START Material shown

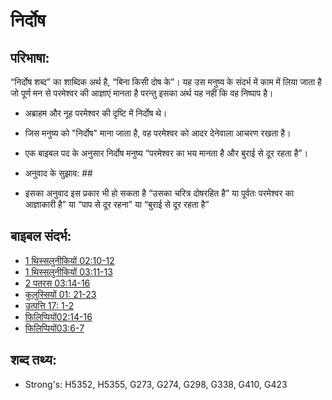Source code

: # निर्दोष #

## परिभाषा: ##

“निर्दोष शब्द” का शाब्दिक अर्थ है, “बिना किसी दोष के”। यह उस मनुष्य के संदर्भ में काम में लिया जाता है जो पूर्ण मन से परमेश्वर की आज्ञाएं मानता है परन्तु इसका अर्थ यह नहीं कि वह निष्पाप है।

* अब्राहम और नूह परमेश्वर की दृष्टि में निर्दोष थे।
* जिस मनुष्य को "निर्दोष" माना जाता है, वह परमेश्वर को आदर देनेवाला आचरण रखता है।
* एक बाइबल पद के अनुसार निर्दोष मनुष्य “परमेश्वर का भय मानता है और बुराई से दूर रहता है”।

* अनुवाद के सुझाव: ##

* इसका अनुवाद इस प्रकार भी हो सकता है “उसका चरित्र दोषरहित है” या पूर्वतः परमेश्वर का आज्ञाकारी है” या “पाप से दूर रहना” या “बुराई से दूर रहता है”

## बाइबल संदर्भ: ##

* [1 थिस्सलुनीकियों 02:10-12](rc://hi/tn/help/1th/02/10)
* [1 थिस्सलुनीकियों 03:11-13](rc://hi/tn/help/1th/03/11)
* [2 पतरस 03:14-16](rc://hi/tn/help/2pe/03/14)
* [कुलुस्सियों 01: 21-23](rc://hi/tn/help/col/01/21)
* [उत्पत्ति 17: 1-2](rc://hi/tn/help/gen/17/01)
* [फिलिप्पियों02:14-16](rc://hi/tn/help/php/02/14)
* [फिलिप्पियों03:6-7](rc://hi/tn/help/php/03/06)

## शब्द तथ्य: ##

* Strong's: H5352, H5355, G273, G274, G298, G338, G410, G423

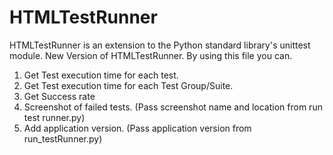 # HTMLTestRunner
HTMLTestRunner is an extension to the Python standard library's unittest module.
New Version of HTMLTestRunner.
By using this file you can.
1. Get Test execution time for each test.
2. Get Test execution time for each Test Group/Suite.
3. Get Success rate 
4. Screenshot of failed tests. (Pass screenshot name and location from run test runner.py)
5. Add application version. (Pass application version from run_testRunner.py)
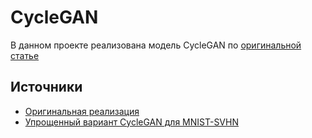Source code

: # CycleGAN

В данном проекте реализована модель CycleGAN по [оригинальной статье](https://arxiv.org/pdf/1703.10593.pdf)

## Источники

- [Оригинальная реализация](https://github.com/junyanz/pytorch-CycleGAN-and-pix2pix)
- [Упрощенный вариант CycleGAN для MNIST-SVHN](https://github.com/yunjey/mnist-svhn-transfer)

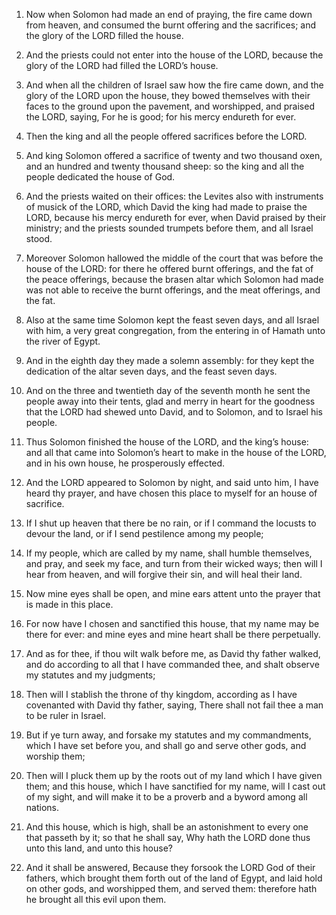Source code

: 1. Now when Solomon had made an end of praying, the fire came down
from heaven, and consumed the burnt offering and the sacrifices; and
the glory of the LORD filled the house.

2. And the priests could not enter into the house of the LORD,
because the glory of the LORD had filled the LORD’s house.

3. And when all the children of Israel saw how the fire came down,
and the glory of the LORD upon the house, they bowed themselves with
their faces to the ground upon the pavement, and worshipped, and
praised the LORD, saying, For he is good; for his mercy endureth for
ever.

4. Then the king and all the people offered sacrifices before the
LORD.

5. And king Solomon offered a sacrifice of twenty and two thousand
oxen, and an hundred and twenty thousand sheep: so the king and all
the people dedicated the house of God.

6. And the priests waited on their offices: the Levites also with
instruments of musick of the LORD, which David the king had made to
praise the LORD, because his mercy endureth for ever, when David
praised by their ministry; and the priests sounded trumpets before
them, and all Israel stood.

7. Moreover Solomon hallowed the middle of the court that was before
the house of the LORD: for there he offered burnt offerings, and the
fat of the peace offerings, because the brasen altar which Solomon had
made was not able to receive the burnt offerings, and the meat
offerings, and the fat.

8. Also at the same time Solomon kept the feast seven days, and all
Israel with him, a very great congregation, from the entering in of
Hamath unto the river of Egypt.

9. And in the eighth day they made a solemn assembly: for they kept
the dedication of the altar seven days, and the feast seven days.

10. And on the three and twentieth day of the seventh month he sent
the people away into their tents, glad and merry in heart for the
goodness that the LORD had shewed unto David, and to Solomon, and to
Israel his people.

11. Thus Solomon finished the house of the LORD, and the king’s
house: and all that came into Solomon’s heart to make in the house of
the LORD, and in his own house, he prosperously effected.

12. And the LORD appeared to Solomon by night, and said unto him, I
have heard thy prayer, and have chosen this place to myself for an
house of sacrifice.

13. If I shut up heaven that there be no rain, or if I command the
locusts to devour the land, or if I send pestilence among my people;

14. If my people, which are called by my name, shall humble
themselves, and pray, and seek my face, and turn from their wicked
ways; then will I hear from heaven, and will forgive their sin, and
will heal their land.

15. Now mine eyes shall be open, and mine ears attent unto the prayer
that is made in this place.

16. For now have I chosen and sanctified this house, that my name may
be there for ever: and mine eyes and mine heart shall be there
perpetually.

17. And as for thee, if thou wilt walk before me, as David thy father
walked, and do according to all that I have commanded thee, and shalt
observe my statutes and my judgments;

18. Then will I stablish the
throne of thy kingdom, according as I have covenanted with David thy
father, saying, There shall not fail thee a man to be ruler in Israel.

19. But if ye turn away, and forsake my statutes and my commandments,
which I have set before you, and shall go and serve other gods, and
worship them;

20. Then will I pluck them up by the roots out of my
land which I have given them; and this house, which I have sanctified
for my name, will I cast out of my sight, and will make it to be a
proverb and a byword among all nations.

21. And this house, which is high, shall be an astonishment to every
one that passeth by it; so that he shall say, Why hath the LORD done
thus unto this land, and unto this house?

22. And it shall be
answered, Because they forsook the LORD God of their fathers, which
brought them forth out of the land of Egypt, and laid hold on other
gods, and worshipped them, and served them: therefore hath he brought
all this evil upon them.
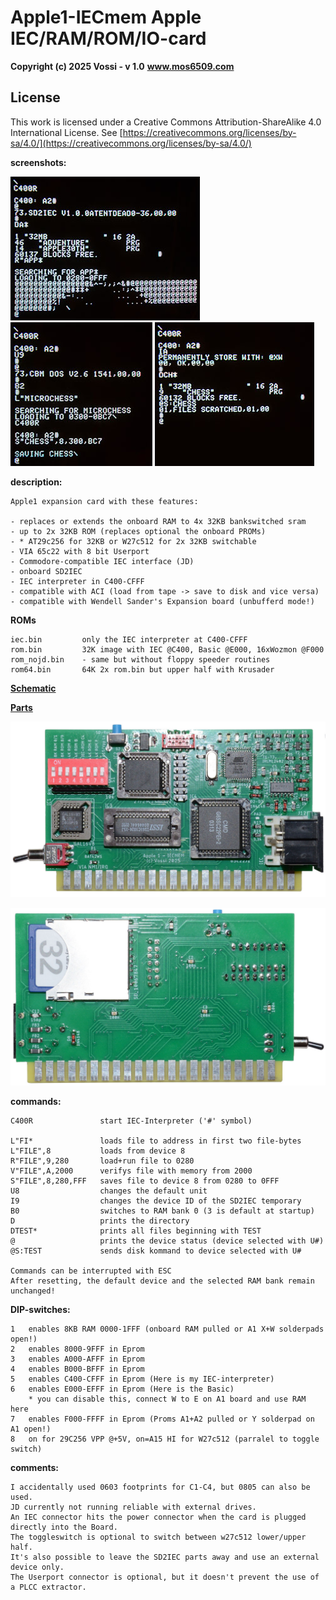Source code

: # Apple1-IECmem Apple IEC/RAM/ROM/IO-card

**Copyright (c) 2025 Vossi - v 1.0**
**www.mos6509.com**

## License
This work is licensed under a Creative Commons Attribution-ShareAlike 4.0
International License. See [https://creativecommons.org/licenses/by-sa/4.0/](https://creativecommons.org/licenses/by-sa/4.0/)

**screenshots:**

![screen1](https://github.com/vossi1/Apple1-IECmem/blob/master/photos/screen1.jpg) ![screen2](https://github.com/vossi1/Apple1-IECmem/blob/master/photos/screen2.jpg) ![screen3](https://github.com/vossi1/Apple1-IECmem/blob/master/photos/screen3.jpg)

**description:**

    Apple1 expansion card with these features:

    - replaces or extends the onboard RAM to 4x 32KB bankswitched sram
    - up to 2x 32KB ROM (replaces optional the onboard PROMs)
    - * AT29c256 for 32KB or W27c512 for 2x 32KB switchable
    - VIA 65c22 with 8 bit Userport
    - Commodore-compatible IEC interface (JD)
    - onboard SD2IEC
    - IEC interpreter in C400-CFFF
    - compatible with ACI (load from tape -> save to disk and vice versa)
    - compatible with Wendell Sander's Expansion board (unbufferd mode!)

**ROMs**

    iec.bin         only the IEC interpreter at C400-CFFF
    rom.bin         32K image with IEC @C400, Basic @E000, 16xWozmon @F000
    rom_nojd.bin    - same but without floppy speeder routines
    rom64.bin       64K 2x rom.bin but upper half with Krusader

**[Schematic](https://github.com/vossi1/Apple1-IECmem/blob/master/schematics_v10.png)**

**[Parts](https://github.com/vossi1/Apple1-IECmem/blob/master/parts_v10.txt)**

![front](https://github.com/vossi1/Apple1-IECmem/blob/master/photos/front.jpg)

![back](https://github.com/vossi1/Apple1-IECmem/blob/master/photos/back.jpg)

**commands:**

    C400R               start IEC-Interpreter ('#' symbol)

    L"FI*               loads file to address in first two file-bytes
    L"FILE",8           loads from device 8
    R"FILE",9,280       load+run file to 0280
    V"FILE",A,2000      verifys file with memory from 2000
    S"FILE",8,280,FFF   saves file to device 8 from 0280 to 0FFF
    U8                  changes the default unit
    I9                  changes the device ID of the SD2IEC temporary
    B0                  switches to RAM bank 0 (3 is default at startup)
    D                   prints the directory
    DTEST*              prints all files beginning with TEST
    @                   prints the device status (device selected with U#)
    @S:TEST             sends disk kommand to device selected with U#

    Commands can be interrupted with ESC
    After resetting, the default device and the selected RAM bank remain unchanged!

**DIP-switches:**

    1   enables 8KB RAM 0000-1FFF (onboard RAM pulled or A1 X+W solderpads open!)
    2   enables 8000-9FFF in Eprom
    3   enables A000-AFFF in Eprom
    4   enables B000-BFFF in Eprom
    5   enables C400-CFFF in Eprom (Here is my IEC-interpreter)
    6   enables E000-EFFF in Eprom (Here is the Basic)
        * you can disable this, connect W to E on A1 board and use RAM here
    7   enables F000-FFFF in Eprom (Proms A1+A2 pulled or Y solderpad on A1 open!)
    8   on for 29C256 VPP @+5V, on=A15 HI for W27c512 (parralel to toggle switch) 

**comments:**

    I accidentally used 0603 footprints for C1-C4, but 0805 can also be used.
    JD currently not running reliable with external drives.
    An IEC connector hits the power connector when the card is plugged directly into the Board.
    The toggleswitch is optional to switch between w27c512 lower/upper half.
    It's also possible to leave the SD2IEC parts away and use an external device only.
    The Userport connector is optional, but it doesn't prevent the use of a PLCC extractor.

END Material shown

■ **Required action**: Copy out the listing from the line with "9. And in the" to the line with "the dedication of", reproducing every character as it appears.

■ **Task output**:
9. And in the eighth day they made a solemn assembly: for they kept
the dedication of the altar seven days, and the feast seven days.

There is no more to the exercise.